Я дохожу до середины дороги и вижу, что навстречу мне идёт престранная парочка. Это две женщины – вернее, старуха и девочка. Старуха худощава и суетлива. Одной своей костлявой рукой она поправляет выбившийся из глазницы стеклянный глаз, а второй рукой вцепилась в девочку и тащит ту за собой. Шаги старухи широкие, быстрые. Девочка покорно идёт, увлекаемая старухой, глядя вперёд безучастными глазами. Девочка юная и пухлая. Во всём у неё есть безразличие, и ничего, кроме безразличия, у неё нет. Во рту она держит круглый леденец на палочке и меланхолично сосёт его.
Если бы не старуха, то девочка так и осталась бы посередине дороги, обсасывая свой леденец, тупо глядя в представившуюся ей бездонность, пропуская по обе свои стороны потоки спешащих автомобилей. И красный свет, и зелёный свет были бы ей безразличны. Но движения старухи неумолимы, и суетливая воля её непреклонна. Они движутся вперёд. И вид костлявой руки, сжимающей пухлую ладошку, заставляет меня вдруг понять, что второй глаз у старухи тоже стеклянный. Это же очевидно! Иначе она увидела бы, что ни с той, ни с другой стороны дороги нет никакого пути, и идти на юг так же бессмысленно, как и приходить с севера. И там, и там чернота. Так куда же она тащит эту девочку?
И вот я поравнялся со старухой. И вот уже старуха позади меня, но тут девочка вцепляется мне в руку. Я останавливаюсь так резко, словно кто-то дёрнул стоп-кран в поезде. Девочка смотрит на меня некоторое время задумчиво и с явной добротой. Я смотрю на девочку, постепенно начиная ощущать доброту в собственных глазах. Потом девочка вынимает изо рта леденец и с определённой улыбкой протягивает мне лакомство. Я принимаю дар. И в это время старуха, собравшись с силами, срывает девочку с места и увлекает её к другой стороне дороги.
Я не провожаю их взглядом. Я и так знаю, что ещё десять шагов, и они скроются в темноте, так что смотреть на них бессмысленно. Я замираю с леденцом посередине дороги, потом задумчиво направляю липкий обмусоленный кругляш на палочке в рот. И с приторной сладостью леденца приходит мысль, что дорогу переходить вовсе необязательно. Так же необязательно и идти вдоль дороги. И можно просто стоять посередине. И у меня нет энергичной слепой старухи, увлекающей своей неукротимой волей из черноты в черноту. И можно… Можно ли? Возможно ли всё это? Скоро загорится красный свет, а я ещё не завершил переход. Опомнившись от липкой сладости, я вынимаю леденец изо рта и широкими скорыми шагами спешу к краю дороги. И лишь на миг, перед тем как скрыться в темноте, начинающейся прямо за бордюром, мелькает мысль, что вот я и есть эта энергичная слепая старуха. Или безразличная девочка? Так что же во мне и есть я сам?

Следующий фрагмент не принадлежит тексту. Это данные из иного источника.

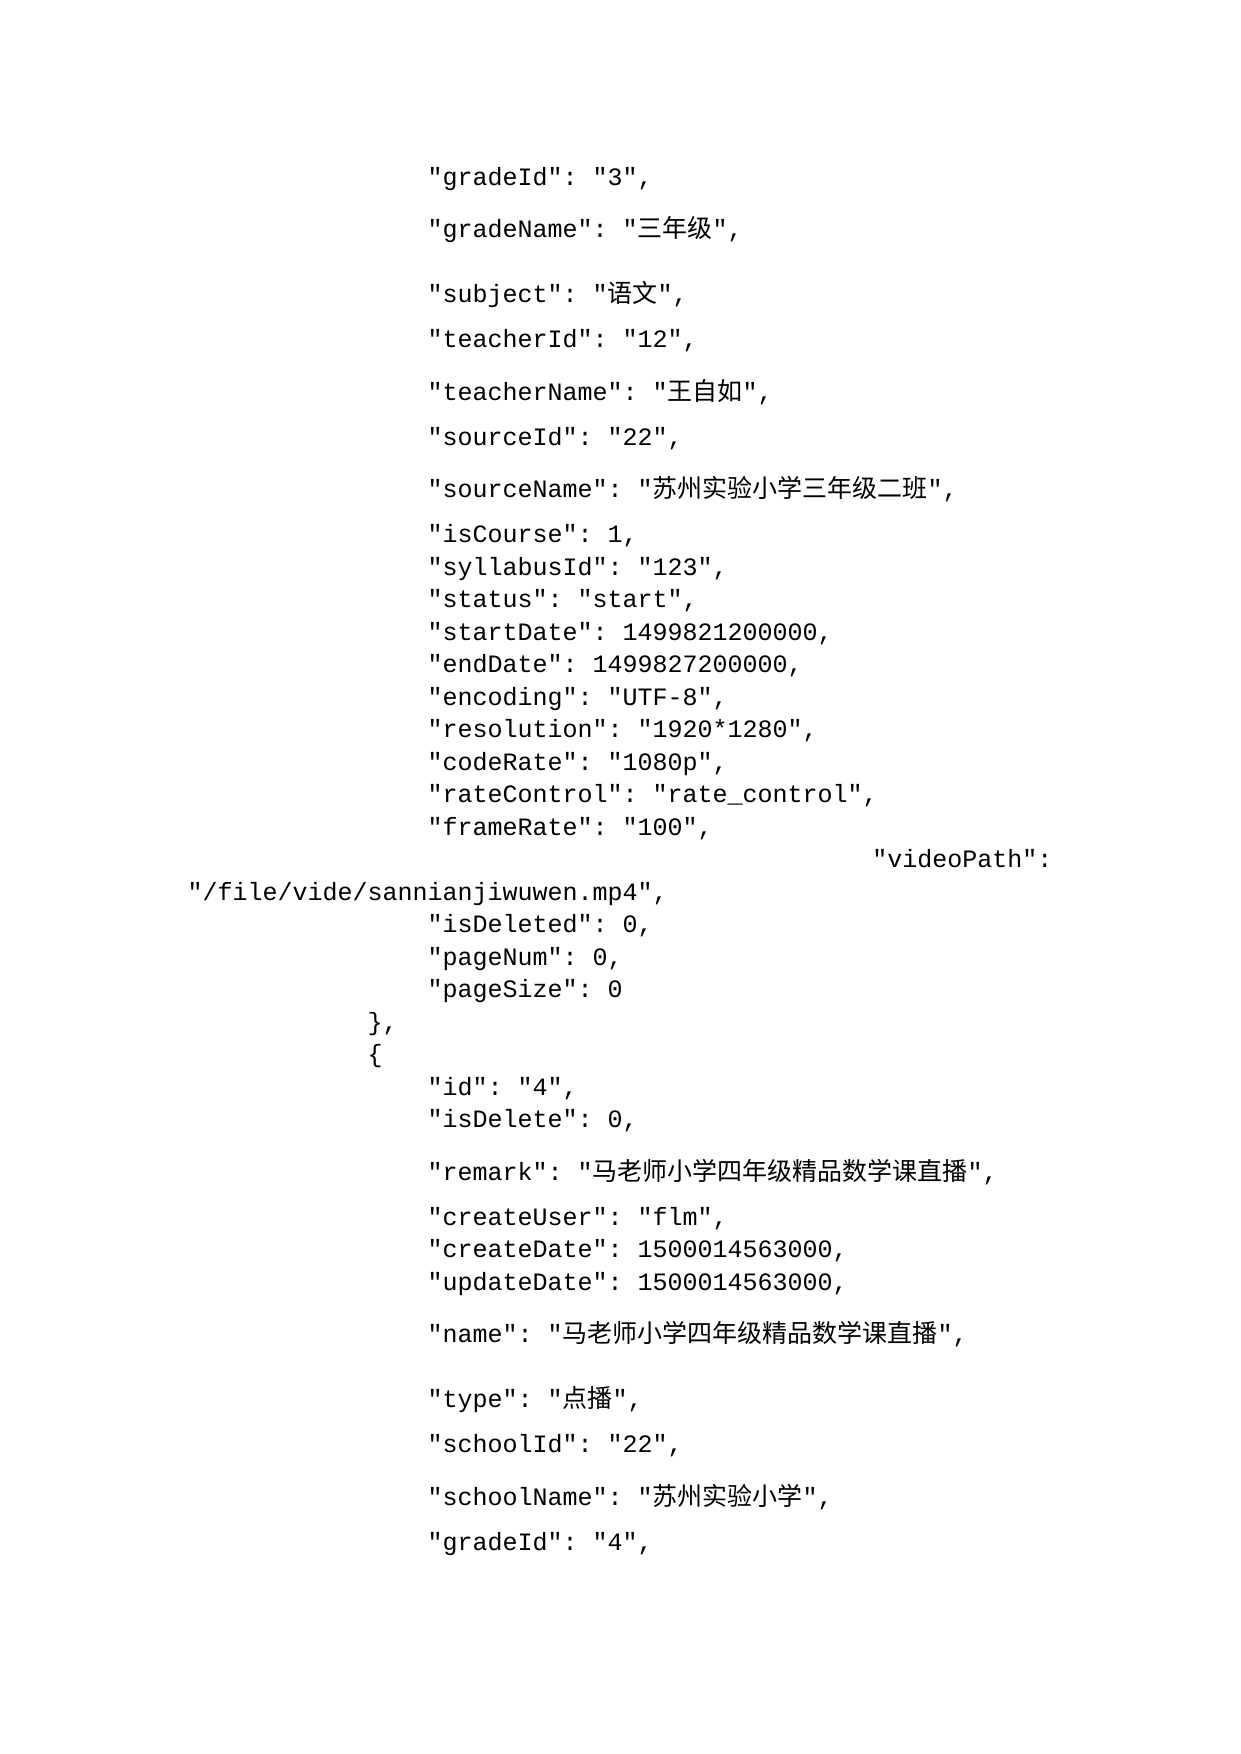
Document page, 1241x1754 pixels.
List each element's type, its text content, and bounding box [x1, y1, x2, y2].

text "videoPath": "/file/vide/sannianjiwuwen.mp4", [187, 844, 1053, 909]
text "isCourse": 1, [187, 519, 1053, 552]
text "isDeleted": 0, [187, 909, 1053, 942]
text "id": "4", [187, 1072, 1053, 1104]
text "type": "点播", [187, 1364, 1053, 1429]
text "gradeName": "三年级", [187, 194, 1053, 259]
text "pageSize": 0 [187, 974, 1053, 1007]
text "subject": "语文", [187, 259, 1053, 324]
text "rateControl": "rate_control", [187, 779, 1053, 812]
text "teacherId": "12", [187, 324, 1053, 357]
text "codeRate": "1080p", [187, 747, 1053, 779]
text { [187, 1039, 1053, 1072]
text }, [187, 1007, 1053, 1039]
text "schoolName": "苏州实验小学", [187, 1462, 1053, 1527]
text "resolution": "1920*1280", [187, 714, 1053, 747]
text "name": "马老师小学四年级精品数学课直播", [187, 1299, 1053, 1364]
text "gradeId": "3", [187, 162, 1053, 194]
text "createDate": 1500014563000, [187, 1234, 1053, 1267]
text "schoolId": "22", [187, 1429, 1053, 1462]
text "endDate": 1499827200000, [187, 649, 1053, 682]
text "remark": "马老师小学四年级精品数学课直播", [187, 1137, 1053, 1202]
text "pageNum": 0, [187, 942, 1053, 974]
text "encoding": "UTF-8", [187, 682, 1053, 714]
text "frameRate": "100", [187, 812, 1053, 844]
text "startDate": 1499821200000, [187, 617, 1053, 649]
text "sourceId": "22", [187, 422, 1053, 454]
text "status": "start", [187, 584, 1053, 617]
text "sourceName": "苏州实验小学三年级二班", [187, 454, 1053, 519]
text "teacherName": "王自如", [187, 357, 1053, 422]
text "createUser": "flm", [187, 1202, 1053, 1234]
text "syllabusId": "123", [187, 552, 1053, 584]
text "updateDate": 1500014563000, [187, 1267, 1053, 1299]
text "isDelete": 0, [187, 1104, 1053, 1137]
text "gradeId": "4", [187, 1527, 1053, 1559]
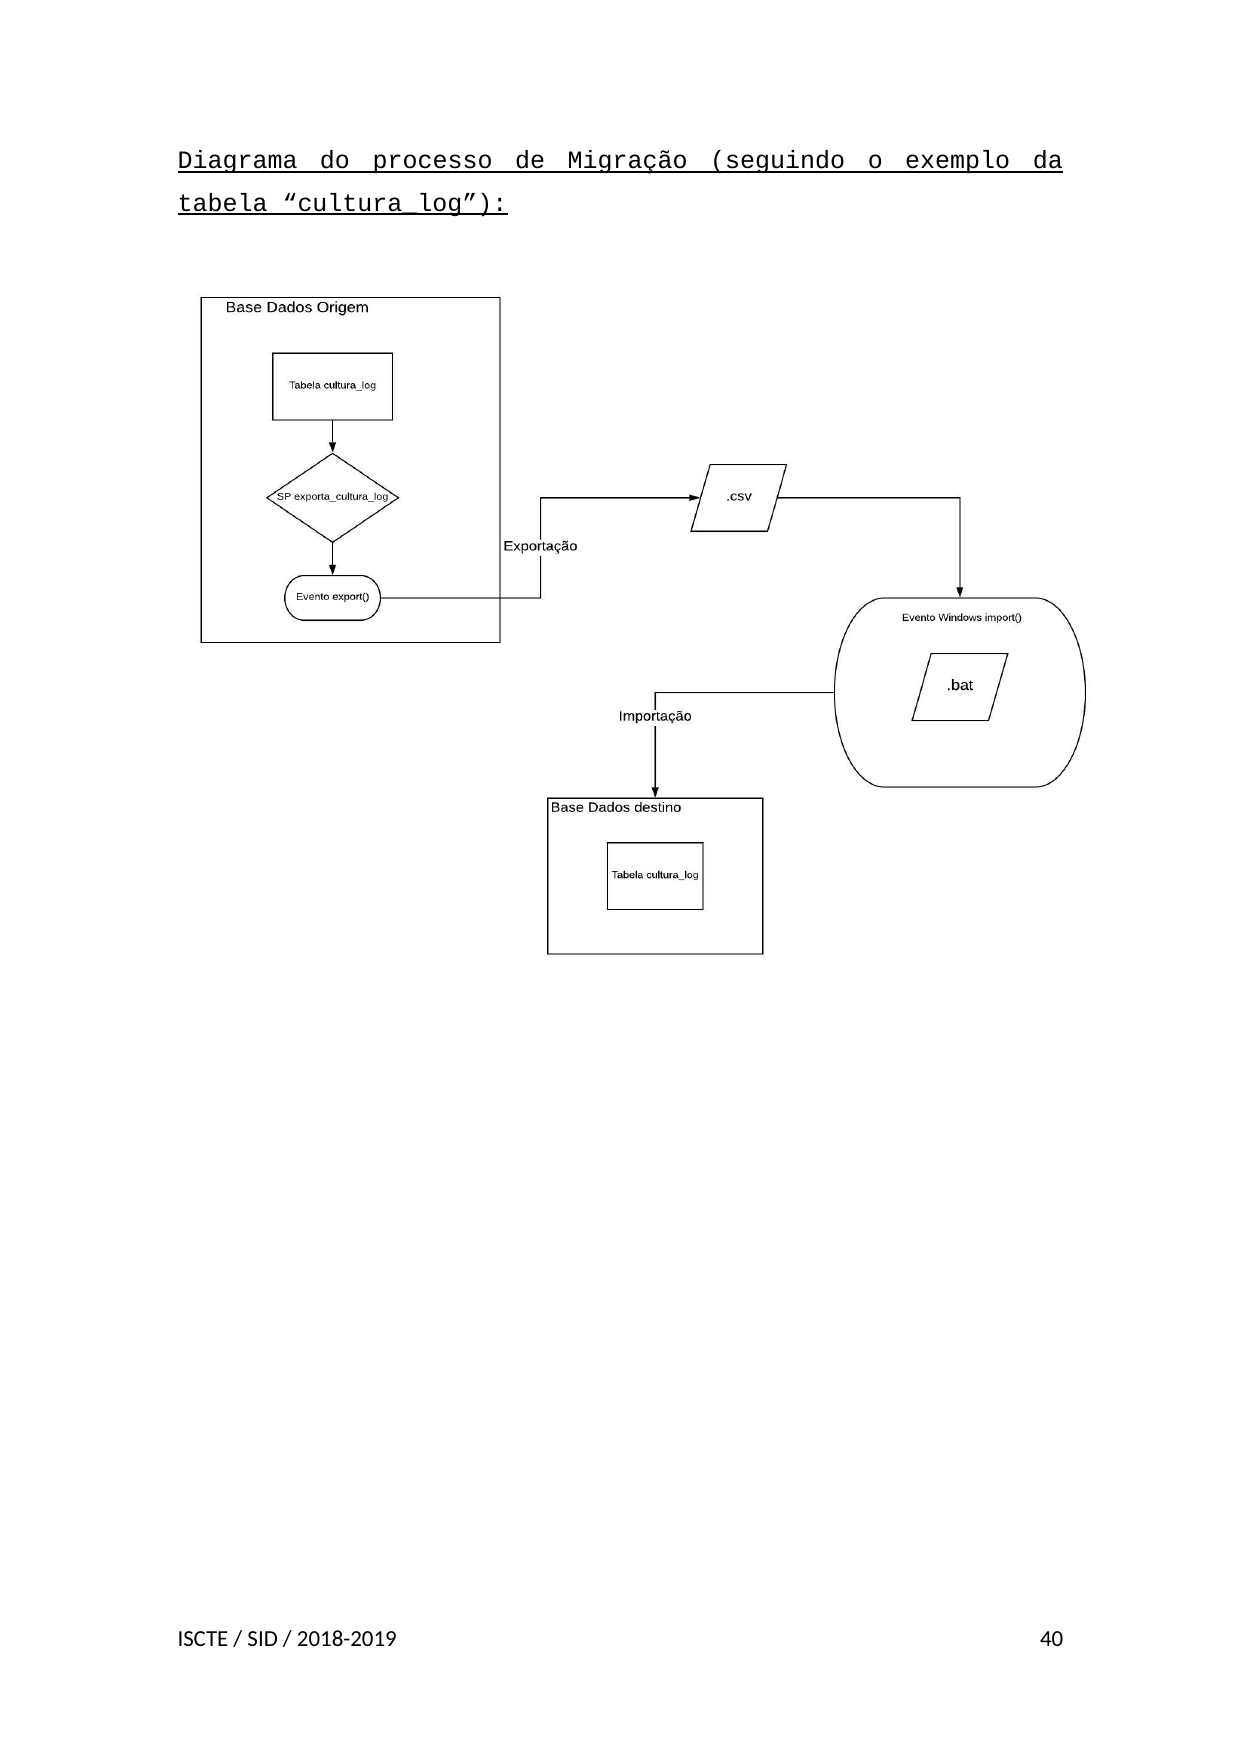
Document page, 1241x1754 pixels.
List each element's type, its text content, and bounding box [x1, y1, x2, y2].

text Diagrama do processo de Migração (seguindo o exemplo da tabela “cultura_log”): [177, 148, 1063, 171]
picture [177, 275, 1109, 976]
text Diagrama do processo de Migração (seguindo o exemplo da tabela “cultura_log”): [177, 172, 1063, 218]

Этот вопрос прозвучал так громко, что я проснулся.
Я обнаружил себя лежащим на спине в той же нелепой позе, в которой заснул. Вокруг был холм и вставало солнце. Рот мой был приоткрыт, и казалось, что небесное светило заглядывает мне в глотку своими лучами, проверяя гланды. Тело моё затекло и промёрзло. Я направился вниз к ручью, потом через ручей, потом через заросли крапивы, через заброшенный сад – к дому, который выглядел сейчас очень неприветливым и холодным.
Фидель спал. Мне спать больше не хотелось. Я открыл окно и полез в карман за сигаретами, однако сигарет там не обнаружил, зато обнаружил странный твёрдый предмет. По извлечении его на свет я несколько обескураженно убедился, что это не что иное, как леденец шарообразной формы на белой пластмассовой палочке. При этом леденец, судя по всему, уже побывал у кого-то во рту, поскольку был липким и к его поверхности приклеились различные ворсинки, крупинки табака, пыль и прочее. Задумчиво повертев леденец в руках, я пожал плечами и выбросил его в окно. Затем я улегся на раскладушку и вопреки ожиданиям довольно быстро уснул.